Reputation: 17388
I have a database defined as follows:
create table Classes (
Id INT not null,
Text NVARCHAR(255) null,
primary key (Id)
)
create table Documents (
Id INT not null,
Title NVARCHAR(MAX) null,
Abstract NVARCHAR(MAX) null,
Year INT null,
primary key (Id)
)
create table Documents_Tokens (
DocumentFk INT not null,
TokenFk INT not null
)
create table Documents_Classes (
DocumentFk INT not null,
ClassFk INT not null
)
create table Tokens (
Id INT not null,
Text NVARCHAR(255) null,
primary key (Id)
)
There is a m:m relationship between documents and classes and documents and tokens.
I would like to determine certain stats. One stat is A, which measures the co-occurrence of classes and tokens. I currently determine this stat like this:
with combs as
(
select
a.Id as classid,
a.text as class,
b.Id as tokenid,
b.text as token
from dbo.Classes as a
cross join dbo.Tokens as b
)
,A as
(
select token, class, count(distinct DocumentFk) as A from
(
select
token,
class,
DocumentFk
from combs
inner join dbo.Documents_Classes on classid = ClassFk
group by token, DocumentFk, class
intersect
select
token,
class,
DocumentFk
from combs
inner join dbo.Documents_Tokens on tokenid = tokenFk
group by token, DocumentFk, class
) T group by token, class
)
...
Unfortunately, this query takes ages (I have added indexes after running the query analyser). Is this the most efficient way to determine A? If not is there a better way? I could also change the underlying database structure to potentially speed things up ...
Any feedback would be very much appreciated.
Upvotes: 1
Views: 677
Reputation: 107706
First of all even though you have made it a CTE, bear in mind that because you have the CTE (combs) twice in the query, the CROSS JOIN is performed TWICE!
The second is that once that becomes clear, you should only carry forward the IDs and at the end join to get the text.
The first part is really
select
token,
class,
DocumentFk
from (--> expanded = tokens cross join classes <--)
inner join dbo.Documents_Classes on classid = ClassFk
group by token, DocumentFk, class
Which means, there really is no value adding CLASSES to the mix since it is completed covered by Documents_Classes. The first part may as well be written
select
token_id,
class_id,
DocumentFk
from TOKENS
CROSS join dbo.Documents_Classes
--group by token_id, DocumentFk, class_id
The next thing to note is that the CROSS JOIN by definition renders the GROUP BY useless - they are always unique.

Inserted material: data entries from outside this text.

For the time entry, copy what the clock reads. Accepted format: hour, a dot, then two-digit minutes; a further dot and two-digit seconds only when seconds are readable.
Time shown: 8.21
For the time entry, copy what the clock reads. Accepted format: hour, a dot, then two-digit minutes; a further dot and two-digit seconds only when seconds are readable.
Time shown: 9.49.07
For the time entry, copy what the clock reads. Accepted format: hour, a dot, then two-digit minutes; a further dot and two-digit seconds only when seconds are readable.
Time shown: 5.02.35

The 2nd part simplifies to
select
token_id,
class_id,
DocumentFk
from CLASSES
CROSS join dbo.Documents_Tokens
Since
The intersection is clearly simply the tokens that exist in documents INNER JOIN classes that exist in documents on the same documentid, e.g.

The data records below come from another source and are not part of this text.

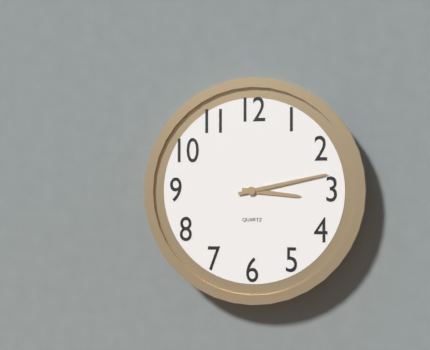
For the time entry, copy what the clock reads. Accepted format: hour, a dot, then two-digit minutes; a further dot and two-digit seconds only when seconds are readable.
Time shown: 3.13
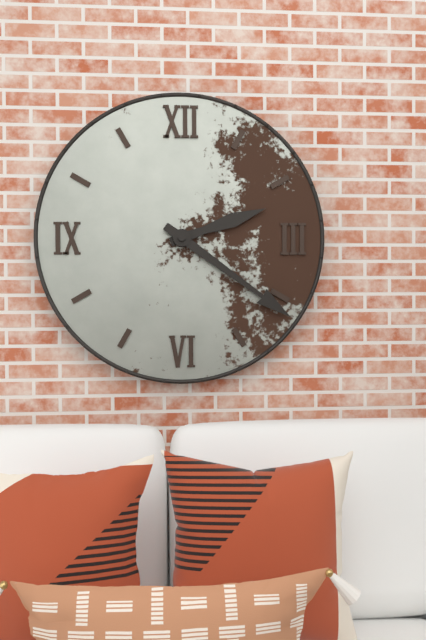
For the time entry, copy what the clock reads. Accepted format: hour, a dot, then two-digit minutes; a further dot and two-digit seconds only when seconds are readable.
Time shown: 2.21
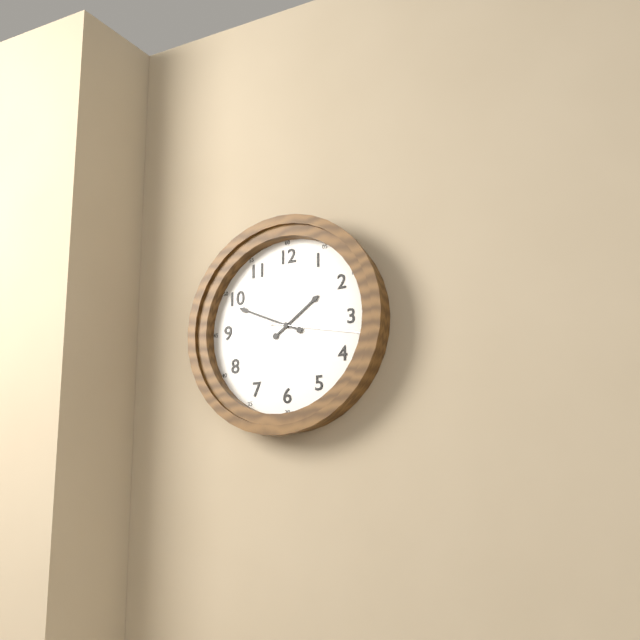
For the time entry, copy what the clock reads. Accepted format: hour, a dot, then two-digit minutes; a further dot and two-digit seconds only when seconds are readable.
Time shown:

select C.text class, T.text token, count(DC.DocumentFk) as CountDocument
from Documents_Classes DC
inner join Documents_Tokens DT on DC.DocumentFk = DT.DocumentFk
inner join Classes C on DC.classFk = c.id
inner join Tokens T on DT.tokenFk = t.id
group by C.text, T.text, C.id, T.id
Upvotes: 3
Reputation: 34391
Rewrite it as a single inner join to make life easier for the optimizer
Upvotes: -1